### Exercise instructions
Count how many lines of the data include "column". The answer is that number and nothing else.

### Excerpted data
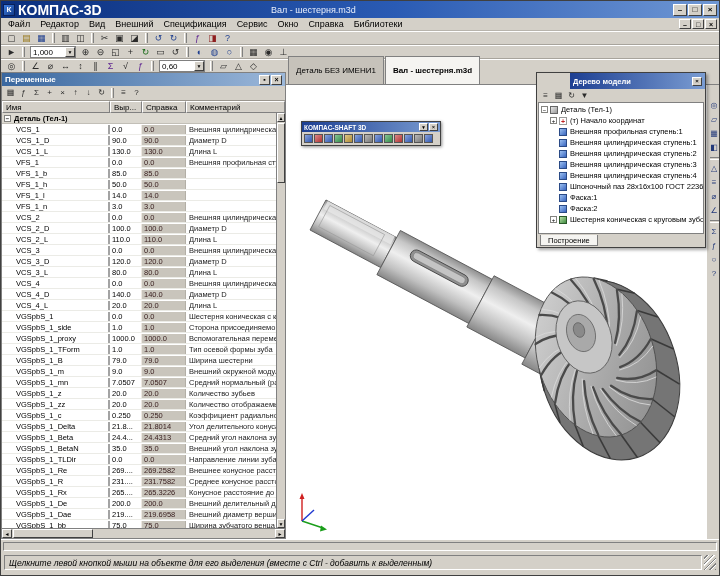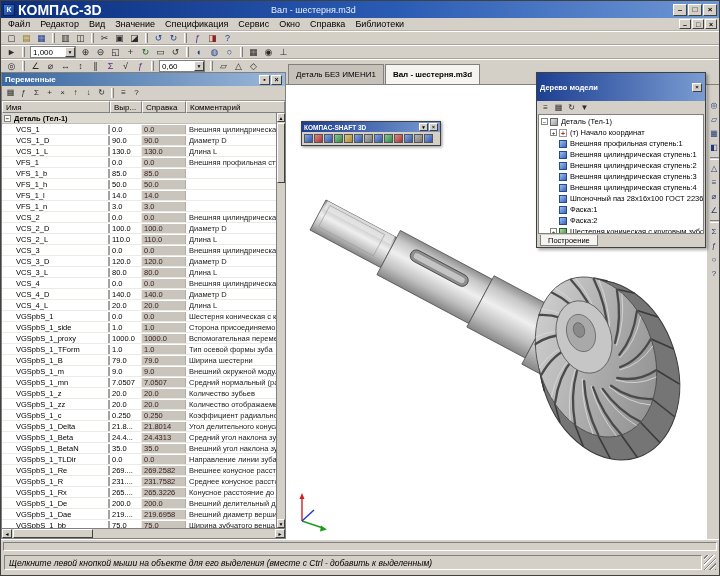--- a/index.html
+++ b/index.html
@@ -75,21 +75,21 @@
   .sthumb { height:60px; margin:1px 0; background:#d4d0c8; border:1px solid; border-color:#fff #404040 #404040 #fff; }
   .vp-hscroll { height:10px; display:flex; border-top:1px solid #808080; font-size:5px; }
   .vp-hscroll .sbtn { width:10px; height:100%; }
   .hthumb { width:80px; background:#d4d0c8; border:1px solid; border-color:#fff #404040 #404040 #fff; margin:0 1px; }
   .hspace { flex:1; }
 
   
   .docarea { flex:1; display:flex; flex-direction:column; position:relative; }
   .tabbar { height:13px; background:#d4d0c8; display:flex; align-items:flex-end; gap:1px;
             padding-left:2px; border-bottom:1px solid #808080; }
-  .tab { height:20px; padding:8px 7px; font-size:8px; display:flex; align-items:center;
+  .tab { height:28px; padding:8px 7px; font-size:8px; display:flex; align-items:center;
          background:#c6c2ba; border:1px solid #808080; border-bottom:none; }
   .tab.active { background:#f5f4f1; font-weight:bold; }
   .viewrow { flex:1; display:flex; min-height:0; }
   .viewport { flex:1; background:#fff; position:relative; overflow:hidden; }
   .rightstrip { width:15px; background:#d4d0c8; border-left:1px solid #fff;
                 display:flex; flex-direction:column; align-items:center; padding-top:14px; }
   .rs-ic { width:13px; height:13px; display:flex; align-items:center; justify-content:center;
            font-size:8px; color:#243a7a; margin-bottom:1px; }
   .rightstrip .grip { width:9px; height:3px; border:none; border-top:1px solid #808080;
                       border-bottom:1px solid #fff; margin:2px 0; }
@@ -100,22 +100,22 @@
   .sb-title { height:10px; background:linear-gradient(to right,#1d3f92,#7a9cd2); color:#fff;
               font-size:6.5px; font-weight:bold; display:flex; align-items:center; padding:0 2px; }
   .sb-title .winbtn { width:9px; height:8px; font-size:5px; }
   .sb-icons { height:13px; display:flex; align-items:center; gap:1px; padding:1px 2px; }
   .sb-ic { width:9px; height:9px; border:1px solid #555; flex:none; }
 
   
   .treepanel { position:absolute; top:0; left:250px; width:170px; height:176px; background:#d4d0c8;
                border:1px solid #404040; box-shadow:2px 2px 3px rgba(0,0,0,.35); z-index:6;
                display:flex; flex-direction:column; }
-  .tp-title { height:28px; background:linear-gradient(to right,#1d3f92,#7a9cd2); color:#fff;
-              font-size:7.5px; font-weight:bold; display:flex; align-items:center; padding:0 3px; }
+  .tp-title { height:16px; background:linear-gradient(to right,#1d3f92,#7a9cd2); color:#fff;
+              font-size:7.5px; font-weight:bold; display:flex; align-items:center; padding:0 3px;margin-left:33px; }
   .tp-title .winbtn { width:10px; height:9px; font-size:6px; }
   .tp-toolbar { height:13px; display:flex; align-items:center; padding-left:2px; }
   .tp-tree { flex:1; background:#fff; border:1px solid #808080; margin:0 1px; overflow:hidden;
              font-size:7.5px; padding-top:1px; }
   .titem { height:11px; display:flex; align-items:center; white-space:nowrap; overflow:hidden; }
   .expander { width:7px; height:7px; border:1px solid #848480; background:#fff; font-size:6px;
               line-height:6px; text-align:center; margin-right:2px; flex:none; }
   .expander.noexp { border:none; background:transparent; }
   .ticon { width:8px; height:8px; margin-right:3px; flex:none; border:1px solid #2a4a86;
            background:linear-gradient(135deg,#9cc0f0,#3a66c0); }
@@ -156,21 +156,21 @@
     <span class="winbtn">□</span>
     <span class="winbtn">×</span>
   </span>
 </div>
 
 <div class="menubar">
   <span style="display:flex;">
       <span class="menuitem">Файл</span>
       <span class="menuitem">Редактор</span>
       <span class="menuitem">Вид</span>
-      <span class="menuitem">Значение</span>
+      <span class="menuitem">Внешний</span>
       <span class="menuitem">Спецификация</span>
       <span class="menuitem">Сервис</span>
       <span class="menuitem">Окно</span>
       <span class="menuitem">Справка</span>
       <span class="menuitem">Библиотеки</span>
     </span>
   <span class="docbtns">
     <span class="winbtn">–</span>
     <span class="winbtn">□</span>
     <span class="winbtn">×</span>

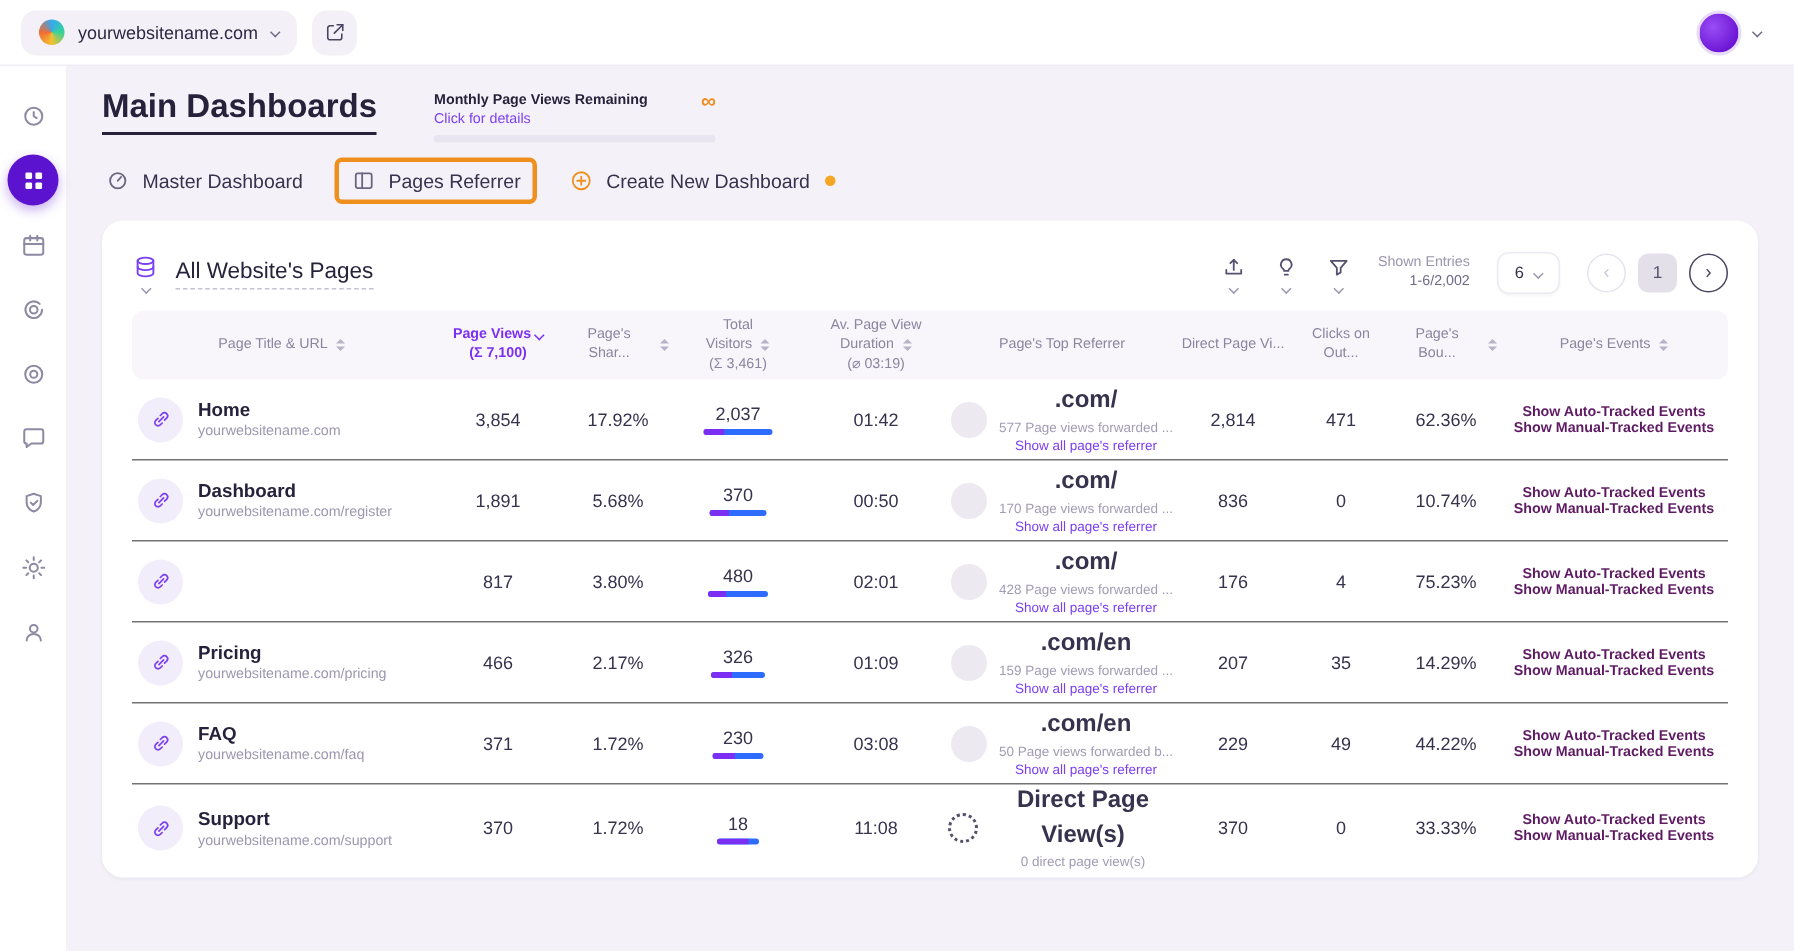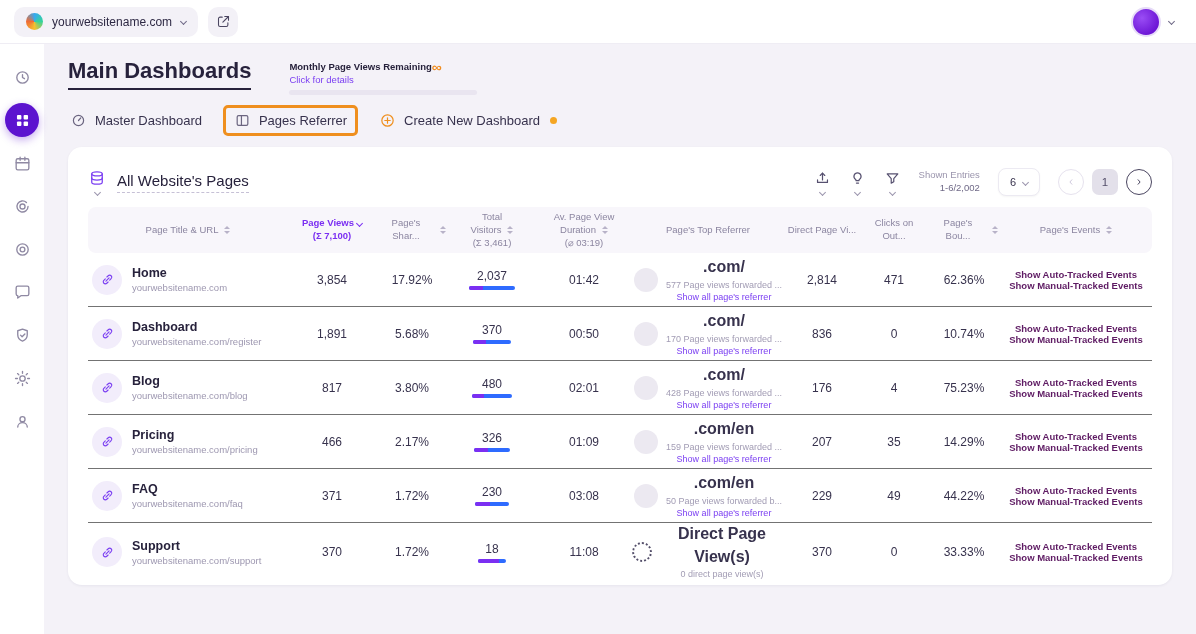--- a/index.html
+++ b/index.html
@@ -23,21 +23,21 @@
   .sidebar{width:44px;background:#fff;display:flex;flex-direction:column;align-items:center;padding-top:16px;gap:9px;flex:0 0 44px}
   .side-item{width:34px;height:34px;border-radius:50%;display:flex;align-items:center;justify-content:center;color:#8f89a3;cursor:pointer}
   .side-item .ic{width:19px;height:19px}
   .side-item.active{background:#5c13cf;color:#fff;box-shadow:0 3px 8px rgba(92,19,207,.35)}
   .main{flex:1;padding:14px 24px 0;position:relative}
 
   
   .page-header{display:flex;align-items:flex-start}
   .h-title{font-size:22px;font-weight:700;color:#27223c;border-bottom:2px solid #27223c;padding-bottom:5px;line-height:1.15}
   .quota{margin-left:38px;width:188px;font-size:9.5px;margin-top:3px}
-  .quota-top{display:flex;align-items:center}
+  .quota-top{display:flex;justify-content:space-between;align-items:center}
   .quota-title{font-weight:700;color:#27223c}
   .q-inf{color:#f08c1e;font-weight:700;font-size:14px;line-height:10px}
   .quota-link{color:#7b3ff2;margin-top:2px;display:inline-block;cursor:pointer}
   .quota-bar{margin-top:5px;height:5px;background:#e9e5f0;border-radius:3px}
   .h-actions{margin-left:auto;display:flex;align-items:center;gap:16px}
   .refresh-btn{width:34px;height:34px;background:#fff;border-radius:10px;display:flex;align-items:center;justify-content:center;color:#4a56e2;box-shadow:0 1px 3px rgba(30,20,70,.1);cursor:pointer}
   .refresh-btn .ic{width:16px;height:16px;stroke-width:2}
   .date{display:flex;align-items:center;gap:7px;font-size:11.5px;color:#46405c;cursor:pointer}
   .date .ic{width:14px;height:14px;color:#55506b}
   .ai-btn{height:34px;padding:0 14px;border:none;border-radius:8px;background:linear-gradient(120deg,#8d2bf0,#6a0bd8);color:#fff;font-size:12.5px;font-weight:700;display:flex;align-items:center;gap:8px;box-shadow:0 3px 9px rgba(122,22,220,.3);cursor:pointer;font-family:inherit}
@@ -448,24 +448,20 @@
 
   <div class="grid-cols tr">
     <div class="td td-title">
       <span class="linkc">
         <svg class="ic" viewBox="0 0 24 24">
           <path d="M9.5 14.5l5-5"></path>
           <path d="M8.5 11l-2.3 2.3a3.3 3.3 0 1 0 4.7 4.7L13 16"></path>
           <path d="M15.5 13l2.3-2.3a3.3 3.3 0 1 0-4.7-4.7L11 8"></path>
         </svg>
       </span>
-      <span>
-        <span class="pt">Blog</span>
-        <span class="pu">yourwebsitename.com/blog</span>
-      </span>
     </div>
     <div class="td">817</div>
     <div class="td">3.80%</div>
     <div class="td visitors">
       <span>480</span>
       <span class="vbar" style="width: 40px;">
                 <i class="seg1" style="width: 30%;"></i>
               </span>
     </div>
     <div class="td">02:01</div>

### Task response
4